As Sen. Kamala Harris (D-Calif.) prepares to be sworn in as vice president in January, there has been widespread speculation over who will fill her Senate seat.
Gov. Gavin Newsom will appoint a replacement to serve the rest of Harris’ term, which ends in January 2023. Since the governor won’t call for a special election, the appointee can run for the seat in 2022, unless he or she is only serving in a caretaker capacity.
Many are urging Newsom to name a woman and/or a person of color.
In an interview on Election Day, Newsom said, “This is not something that I wish even on my worst enemy, because you create enemies in this process … not just friends. And it’s a vexing decision. It’s a challenging one.”
In an opinion piece published Nov. 16 in The San Francisco Chronicle, Mike Honda and Madalene Suan-Trang Mielke offered their recommendations. Honda is a former congressman who chaired the Congressional Asian Pacific American Caucus. Mielke is president and CEO of the Asian Pacific American Institute for Congressional Studies (APAICS) and chair of ReflectUS.
In the article, titled “Plenty of strong Asian American leaders to succeed Kamala Harris in Senate,” Honda and Mielke said, “The potential candidates mentioned in the media for the upcoming Senate vacancy are all excellent choices — perhaps the most diverse group of individuals that have ever been discussed. Within that group are a number of well-qualified Asian American Pacific Islander (AAPI) candidates — likely the most ever in the state’s history — who deserve consideration when selecting the next senator from California.”
Their recommendations include:
• State Controller Betty Yee, who previously served on the California Board of Equalization.
• State Treasurer Fiona Ma, who previously served on the Board of Equalization, in the State Assembly and on the San Francisco Board of Supervisors.

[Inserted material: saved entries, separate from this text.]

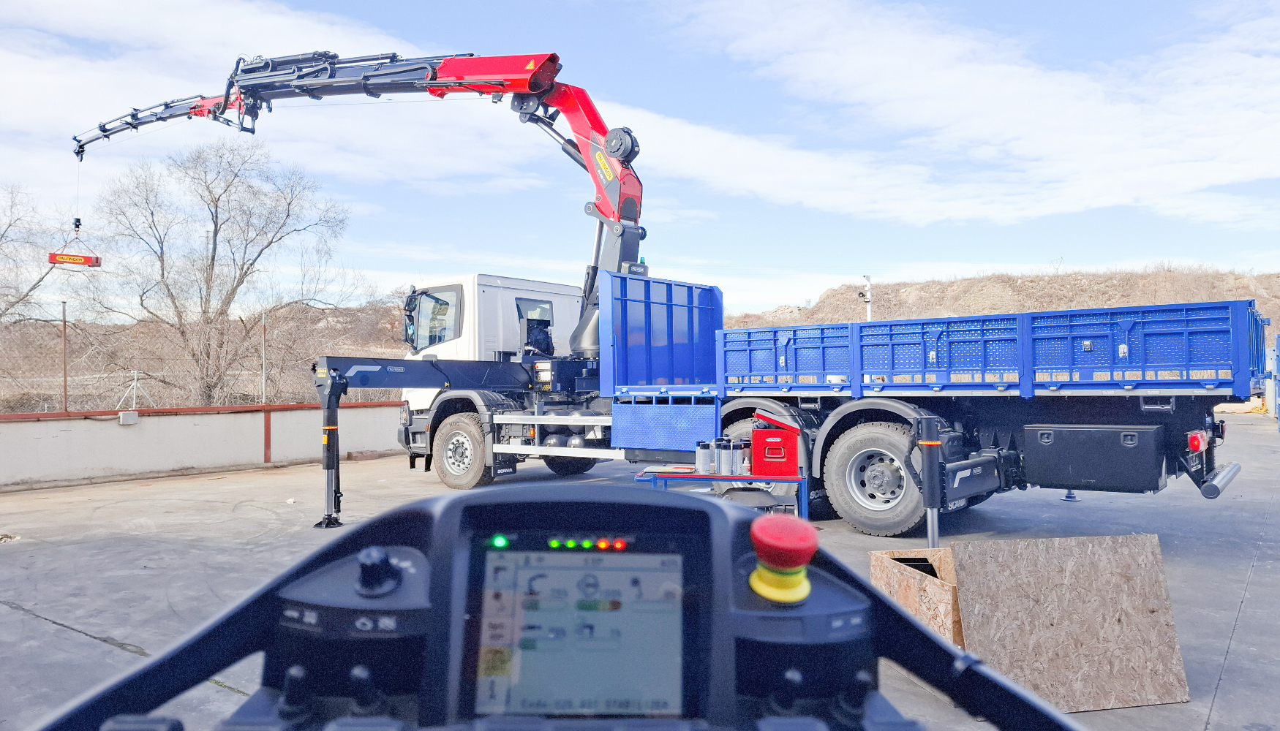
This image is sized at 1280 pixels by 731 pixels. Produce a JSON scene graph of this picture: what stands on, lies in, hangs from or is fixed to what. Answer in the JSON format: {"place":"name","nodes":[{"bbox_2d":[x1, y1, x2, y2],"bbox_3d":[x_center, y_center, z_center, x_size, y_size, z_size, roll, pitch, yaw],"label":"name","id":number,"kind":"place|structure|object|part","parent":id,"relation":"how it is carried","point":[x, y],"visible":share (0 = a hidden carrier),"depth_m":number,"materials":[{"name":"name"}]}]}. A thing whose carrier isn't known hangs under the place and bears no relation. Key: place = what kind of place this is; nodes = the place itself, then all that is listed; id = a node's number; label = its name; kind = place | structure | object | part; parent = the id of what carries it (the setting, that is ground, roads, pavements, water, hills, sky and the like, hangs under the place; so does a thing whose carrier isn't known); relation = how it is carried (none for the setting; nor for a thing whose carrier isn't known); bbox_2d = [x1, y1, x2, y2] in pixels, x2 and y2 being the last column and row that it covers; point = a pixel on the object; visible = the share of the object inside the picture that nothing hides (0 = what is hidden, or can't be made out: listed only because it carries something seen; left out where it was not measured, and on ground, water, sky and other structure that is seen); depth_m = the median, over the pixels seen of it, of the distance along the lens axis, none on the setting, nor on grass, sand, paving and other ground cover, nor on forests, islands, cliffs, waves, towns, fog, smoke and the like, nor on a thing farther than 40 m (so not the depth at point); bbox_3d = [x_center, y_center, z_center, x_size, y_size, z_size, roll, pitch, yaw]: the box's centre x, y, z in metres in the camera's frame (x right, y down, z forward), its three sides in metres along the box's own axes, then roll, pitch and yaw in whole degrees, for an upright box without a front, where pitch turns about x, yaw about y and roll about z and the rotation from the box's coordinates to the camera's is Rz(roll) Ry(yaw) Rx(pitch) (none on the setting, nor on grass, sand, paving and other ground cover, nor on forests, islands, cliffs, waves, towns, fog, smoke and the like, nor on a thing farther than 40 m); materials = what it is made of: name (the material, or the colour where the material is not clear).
{"place":"outdoors","nodes":[
{"label":"outdoors","id":0,"kind":"place"},
{"bbox_2d":[0,402,405,490],"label":"low wall","id":1,"kind":"structure","parent":0,"point":[91,463],"depth_m":12.36,"materials":[{"name":"concrete"}]},
{"bbox_2d":[60,301,68,412],"bbox_3d":[-7.701,-0.111,11.387,0.073,1.489,0.071,-1,-1,40],"label":"fence post","id":2,"kind":"object","parent":1,"relation":"attached to","point":[66,400],"visible":0.95,"depth_m":11.38,"materials":[{"name":"metal"}]},
{"bbox_2d":[118,411,138,424],"bbox_3d":[-7.104,0.746,11.831,0.186,0.178,0.217,-1,-1,40],"label":"wall box","id":3,"kind":"object","parent":1,"relation":"attached to","point":[126,416],"visible":0.95,"depth_m":11.76,"materials":[{"name":"white"}]},
{"bbox_2d":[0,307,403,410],"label":"chain-link fence","id":4,"kind":"object","parent":1,"relation":"attached to","point":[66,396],"visible":0.74,"depth_m":13.54,"materials":[{"name":"metal"}]},
{"bbox_2d":[261,310,267,404],"bbox_3d":[-6.043,-0.100,13.698,0.085,1.509,0.084,-1,-1,40],"label":"fence post","id":5,"kind":"object","parent":1,"relation":"attached to","point":[265,333],"visible":0.94,"depth_m":13.68,"materials":[{"name":"metal"}]},
{"bbox_2d":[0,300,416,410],"label":"hill","id":6,"kind":"structure","parent":0,"point":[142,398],"materials":[{"name":"brown plant"}]},
{"bbox_2d":[0,179,67,324],"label":"bare tree","id":7,"kind":"object","parent":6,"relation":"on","point":[1,238],"visible":0.89,"depth_m":26.58,"materials":[{"name":"plant"}]},
{"bbox_2d":[114,370,154,408],"bbox_3d":[-11.959,0.733,20.149,0.809,1.286,0.705,0,-1,-38],"label":"metal stand","id":8,"kind":"object","parent":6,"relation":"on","point":[135,384],"visible":0.74,"depth_m":20.11,"materials":[{"name":"white metal"}]},
{"bbox_2d":[80,134,365,404],"bbox_3d":[-12.489,-2.345,25.525,7.377,9.098,7.595,-1,-1,40],"label":"bare tree","id":9,"kind":"object","parent":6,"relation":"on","point":[216,208],"visible":0.99,"depth_m":24.45,"materials":[{"name":"plant"}]},
{"bbox_2d":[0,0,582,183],"label":"cloud","id":10,"kind":"structure","parent":0,"point":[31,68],"materials":[{"name":"white"}]},
{"bbox_2d":[12,484,1078,730],"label":"remote control","id":11,"kind":"object","parent":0,"point":[875,597],"visible":0.92,"depth_m":0.75,"materials":[{"name":"plastic"}]},
{"bbox_2d":[354,547,401,597],"bbox_3d":[-0.277,0.212,0.885,0.050,0.054,0.046,0,-1,3],"label":"control knob","id":12,"kind":"object","parent":11,"relation":"attached to","point":[378,556],"visible":0.99,"depth_m":0.88,"materials":[{"name":"black plastic"}]},
{"bbox_2d":[468,539,686,718],"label":"display screen","id":13,"kind":"object","parent":11,"relation":"in","point":[489,556],"visible":0.98,"depth_m":0.71,"materials":[{"name":"grey glass"}]},
{"bbox_2d":[746,515,817,603],"bbox_3d":[0.139,0.188,0.839,0.066,0.084,0.066,0,-1,-9],"label":"emergency stop button","id":14,"kind":"object","parent":11,"relation":"on","point":[804,593],"visible":0.99,"depth_m":0.82,"materials":[{"name":"red plastic"}]},
{"bbox_2d":[0,411,1279,730],"label":"concrete pavement","id":15,"kind":"structure","parent":0,"point":[33,625],"materials":[{"name":"grey concrete"}]},
{"bbox_2d":[637,468,809,521],"bbox_3d":[0.695,1.169,7.084,1.057,0.597,0.754,-1,-1,40],"label":"workbench","id":16,"kind":"object","parent":15,"relation":"on","point":[802,479],"visible":0.56,"depth_m":6.83,"materials":[{"name":"blue metal"}]},
{"bbox_2d":[694,441,713,473],"bbox_3d":[0.529,0.762,6.965,0.142,0.271,0.143,-1,-1,40],"label":"metal canister","id":17,"kind":"object","parent":16,"relation":"on","point":[702,453],"visible":0.98,"depth_m":6.91,"materials":[{"name":"silver metal"}]},
{"bbox_2d":[714,439,733,475],"bbox_3d":[0.678,0.747,6.873,0.138,0.290,0.138,-1,-1,40],"label":"metal canister","id":18,"kind":"object","parent":16,"relation":"on","point":[723,469],"visible":0.98,"depth_m":6.83,"materials":[{"name":"silver metal"}]},
{"bbox_2d":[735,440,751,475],"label":"metal canister","id":19,"kind":"object","parent":16,"relation":"on","point":[744,456],"visible":0.95,"depth_m":6.88,"materials":[{"name":"silver metal"}]},
{"bbox_2d":[749,409,800,475],"bbox_3d":[1.108,0.633,6.906,0.424,0.503,0.347,0,-1,7],"label":"red toolbox","id":20,"kind":"object","parent":16,"relation":"on","point":[790,439],"visible":0.99,"depth_m":6.77,"materials":[{"name":"red metal"}]},
{"bbox_2d":[381,267,1263,536],"bbox_3d":[0.979,0.187,9.068,8.667,2.643,2.943,-1,-1,40],"label":"truck","id":21,"kind":"object","parent":15,"relation":"on","point":[887,483],"visible":0.86,"depth_m":7.66,"materials":[{"name":"blue metal"}]},
{"bbox_2d":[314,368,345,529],"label":"outrigger leg","id":22,"kind":"object","parent":21,"relation":"attached to","point":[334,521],"visible":0.96,"depth_m":8.31,"materials":[{"name":"black"}]},
{"bbox_2d":[67,49,649,356],"bbox_3d":[-4.702,-2.404,13.184,10.476,4.829,3.219,-1,-1,18],"label":"crane","id":23,"kind":"object","parent":21,"relation":"on","point":[533,89],"visible":0.82,"depth_m":11.93,"materials":[{"name":"red metal"}]},
{"bbox_2d":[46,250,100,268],"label":"weight block","id":24,"kind":"object","parent":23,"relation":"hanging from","point":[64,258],"visible":0.87,"depth_m":14.77,"materials":[{"name":"red metal"}]},
{"bbox_2d":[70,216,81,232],"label":"crane hook","id":25,"kind":"object","parent":23,"relation":"hanging from","point":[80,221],"visible":0.68,"depth_m":17.14,"materials":[{"name":"black"}]},
{"bbox_2d":[401,291,419,344],"bbox_3d":[-3.154,-0.660,11.770,0.447,0.786,0.304,-1,-1,40],"label":"side mirror","id":26,"kind":"object","parent":21,"relation":"attached to","point":[408,305],"visible":0.73,"depth_m":11.64,"materials":[{"name":"black mirror"}]},
{"bbox_2d":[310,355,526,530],"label":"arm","id":27,"kind":"object","parent":21,"relation":"attached to","point":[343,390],"visible":0.82,"depth_m":8.84},
{"bbox_2d":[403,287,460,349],"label":"truck window","id":28,"kind":"structure","parent":21,"relation":"in","point":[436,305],"depth_m":11.41,"materials":[{"name":"glass"}]},
{"bbox_2d":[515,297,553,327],"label":"truck window","id":29,"kind":"structure","parent":21,"relation":"in","point":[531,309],"depth_m":11.42,"materials":[{"name":"clear glass"}]},
{"bbox_2d":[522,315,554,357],"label":"person","id":30,"kind":"object","parent":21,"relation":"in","point":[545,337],"visible":0.7,"depth_m":11.12},
{"label":"wheel","id":31,"kind":"part","parent":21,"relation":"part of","materials":[{"name":"black rubber"}]},
{"label":"wheel","id":32,"kind":"part","parent":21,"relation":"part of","materials":[{"name":"black rubber"}]},
{"bbox_2d":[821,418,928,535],"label":"wheel","id":33,"kind":"object","parent":21,"relation":"attached to","point":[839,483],"visible":0.89,"depth_m":7.44,"materials":[{"name":"rubber"}]},
{"bbox_2d":[916,415,942,548],"bbox_3d":[2.121,0.887,6.221,0.204,0.978,0.214,-1,-1,40],"label":"outrigger leg","id":34,"kind":"object","parent":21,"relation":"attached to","point":[933,537],"visible":0.91,"depth_m":6.17,"materials":[{"name":"black metal"}]},
{"bbox_2d":[1021,424,1168,491],"bbox_3d":[3.436,0.680,6.441,0.907,0.501,0.570,-1,-1,40],"label":"toolbox","id":35,"kind":"object","parent":21,"relation":"attached to","point":[1088,475],"visible":0.98,"depth_m":6.21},
{"bbox_2d":[1186,430,1207,452],"bbox_3d":[4.192,0.560,6.388,0.120,0.161,0.278,-1,-1,40],"label":"tail light","id":36,"kind":"object","parent":21,"relation":"attached to","point":[1195,442],"visible":0.92,"depth_m":6.30,"materials":[{"name":"red plastic"}]},
{"bbox_2d":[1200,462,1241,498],"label":"underrun bar","id":37,"kind":"object","parent":21,"relation":"attached to","point":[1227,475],"visible":0.91,"depth_m":6.62,"materials":[{"name":"silver metal"}]},
{"bbox_2d":[868,547,963,649],"bbox_3d":[1.654,1.200,4.427,0.667,0.410,0.754,-1,-1,40],"label":"wooden crate","id":38,"kind":"object","parent":15,"relation":"on","point":[883,556],"visible":0.49,"depth_m":4.29,"materials":[{"name":"brown wood"}]},
{"bbox_2d":[950,533,1187,712],"bbox_3d":[1.892,1.109,3.798,1.025,0.637,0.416,0,-1,-9],"label":"plywood sheet","id":39,"kind":"object","parent":15,"relation":"on","point":[968,588],"visible":0.92,"depth_m":3.74,"materials":[{"name":"brown wood"}]},
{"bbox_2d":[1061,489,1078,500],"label":"outrigger foot","id":40,"kind":"object","parent":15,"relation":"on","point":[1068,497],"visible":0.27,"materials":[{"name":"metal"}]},
{"bbox_2d":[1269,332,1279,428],"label":"blue post","id":41,"kind":"object","parent":15,"relation":"on","point":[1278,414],"visible":0.9,"depth_m":18.13,"materials":[{"name":"blue metal"}]},
{"bbox_2d":[0,0,1279,317],"label":"sky","id":42,"kind":"structure","parent":0,"point":[1121,182],"materials":[{"name":"blue"}]},
{"bbox_2d":[642,0,1279,231],"label":"cloud","id":43,"kind":"structure","parent":0,"point":[1165,184],"materials":[{"name":"white"}]},
{"bbox_2d":[724,263,1279,344],"label":"hill","id":44,"kind":"structure","parent":0,"point":[975,281],"materials":[{"name":"brown"}]},
{"bbox_2d":[860,274,872,319],"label":"pole","id":45,"kind":"object","parent":44,"relation":"on","point":[869,298],"visible":0.49,"depth_m":28.21,"materials":[{"name":"white metal"}]}
]}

• Former State Treasurer John Chiang, a former candidate for governor. He previously served as state controller and on the Board of Equalization.
• Rep. Judy Chu (D-Pasadena), chair of the Congressional Asian Pacific American Caucus. The first Chinese American woman elected to Congress, she previously served as mayor of Monterey Park, in the State Assembly and on the Board of Equalizatin.
• Rep. Ro Khanna (D-Santa Clara), who defeated incumbent Honda in 2016 to represent the 17th Congressional District. He previously served as deputy assistant secretary of commerce under President Obama and co-chaired Bernie Sanders’ presidential campaign.
• Rep. Ted Lieu (D-Torrance), who previously served as a California state senator and assemblyman.
• Rep. Mark Takano (D-Riverside), the first openly gay person of Asian descent in Congress. He previously served on the Riverside Community College Board of Trustees.
• Asssemblymember Evan Low (D-Campbell), who previously served as mayor and councilmember in Campbell. He was a national co-chair of Andrew Yang’s presidential campaign.
• Assemblymember Todd Gloria (D-San Diego), who is mayor-elect of San Diego, where he previously served as a councilmember and interim mayor.
“This is only a sampling of the potential that AAPIs bring in the state,” wrote Honda and Mielke. “As the fastest-growing group in the electorate, the growth of the AAPI population in the state was more than double the growth of the statewide eligible population in the last decade. From 2010 to 2016, the number of eligible AAPI voters grew by 22%, 12% more than the growth rate for the statewide eligible voting population from that same time period. In 2019, AAPIs made up over 16% of the population …
“This is why we are thrilled that Gov. Newsom has the most diverse slate of senatorial candidates to select from, and we are even more proud that AAPIs are ready to serve and represent. Newsom should carry on California’s legacy by nominating a candidate that reflects its people. And in order to do so, we must ensure that there are opportunities for people of color.”
Harris is the second African American woman and first South Asian American to serve in the Senate, and will be the first female, African American and Asian American vice president.
There are two other Asian Americans in the Senate, Mazie Hirono (D-Hawaii) and Tammy Duckworth (D-Ill.).
The first Asian American to represent California in the Senate was Republican S.I. Hayakawa, who served from 1977 to 1983.
Other possible contenders for Harris’ seat include Lt. Gov. Eleni Kounalakis, Attorney General Xavier Becerra, Secretary of State Alex Padilla, Rep. Karen Bass of Los Angeles, Rep. Adam Schiff of Burbank, Rep. Barbara Lee of Oakland, State Senate President Pro Tempore Toni Atkins of San Diego, State Sen. Holly Mitchell of Los Angeles, Los Angeles Mayor Eric Garcetti, Long Beach Mayor Robert Garcia, San Francisco Mayor London Breed, and Oakland Mayor Libby Schaaf.